The biggest thing for Hendricks to concern himself with is not trying to knock Condit's head off with every strike thrown. When he thinks about the knockout too much or tries too hard for it, it doesn't happen. He has to let it come naturally as he definitely has the raw natural power to pull off a stoppage via strikes.
Fight X-Factor: This biggest factor for this fight might be distraction. Johny Hendricks has been bounced around in terms of his opponents before the bout (as has Condit) but he's been talking so much about Georges St. Pierre, how the champ is afraid of him, why he deserved the title fight over Diaz, that he might not be 100% focused on one of the most dangerous opponents he's ever faced in his entire career. Condit is going to be prepared guaranteed, as just about every fighter out of Jackson's MMA tries to make sure every base has been covered before a fight. If Hendricks comes into the bout with too big of a chip on his shoulder, it could lead to negative consequences.

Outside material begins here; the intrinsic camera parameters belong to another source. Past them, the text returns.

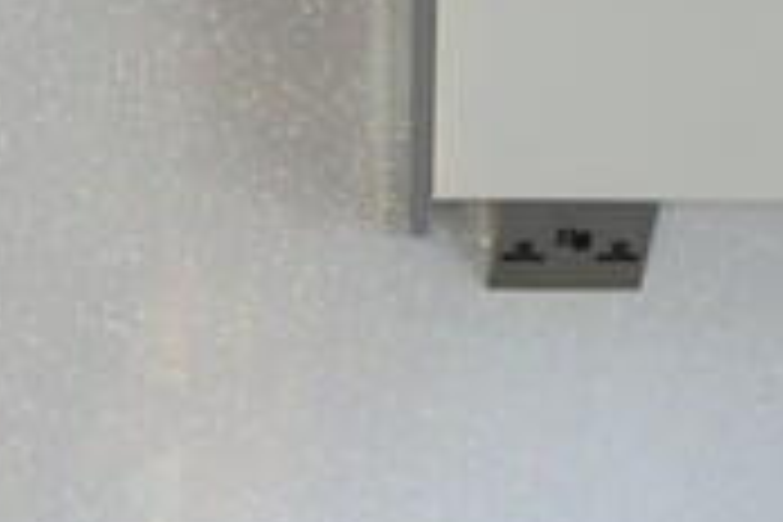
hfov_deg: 7.2
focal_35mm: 283
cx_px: -288
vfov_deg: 4.8
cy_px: 826
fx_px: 6155
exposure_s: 1/20
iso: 400
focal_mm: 32
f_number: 6.3
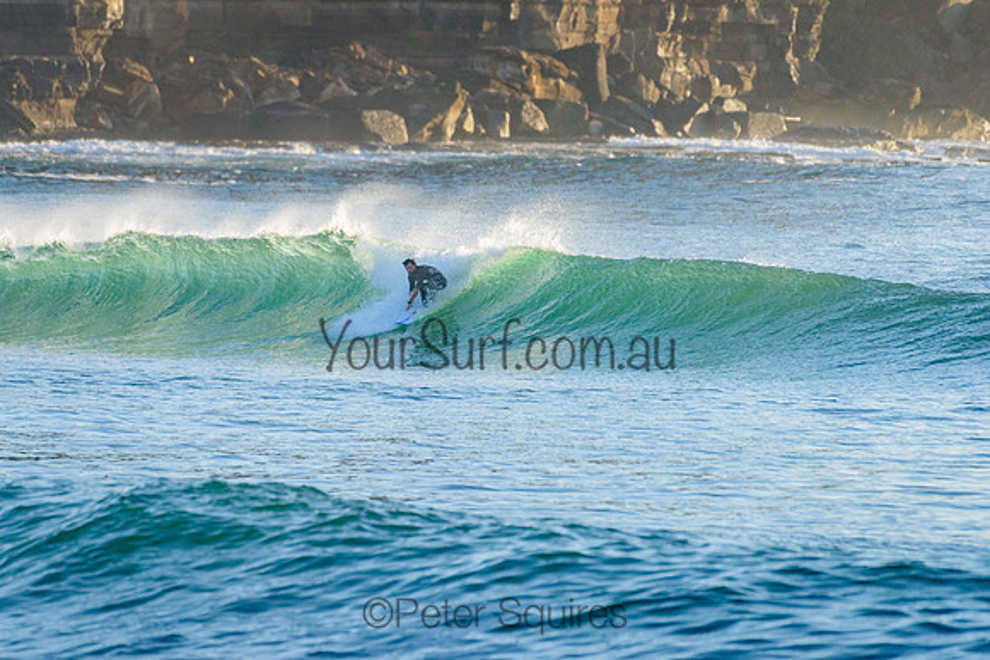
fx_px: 16854
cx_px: 391
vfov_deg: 2.2
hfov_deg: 3.4
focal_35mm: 613
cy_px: 268
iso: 560
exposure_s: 1/2000
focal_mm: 500
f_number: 5.6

Bottom Line: This fight is going to be amazing. Both men have incredibly finishing ability, are capable of turning the tide of a fight at any moments notice and are motivated to the max. Condit can put himself right back in title contention with a huge win and Hendricks will finally get the shot he feels he's been owed for nearly a year now if he can walk away the winner. Expect some serious fireworks at any moment.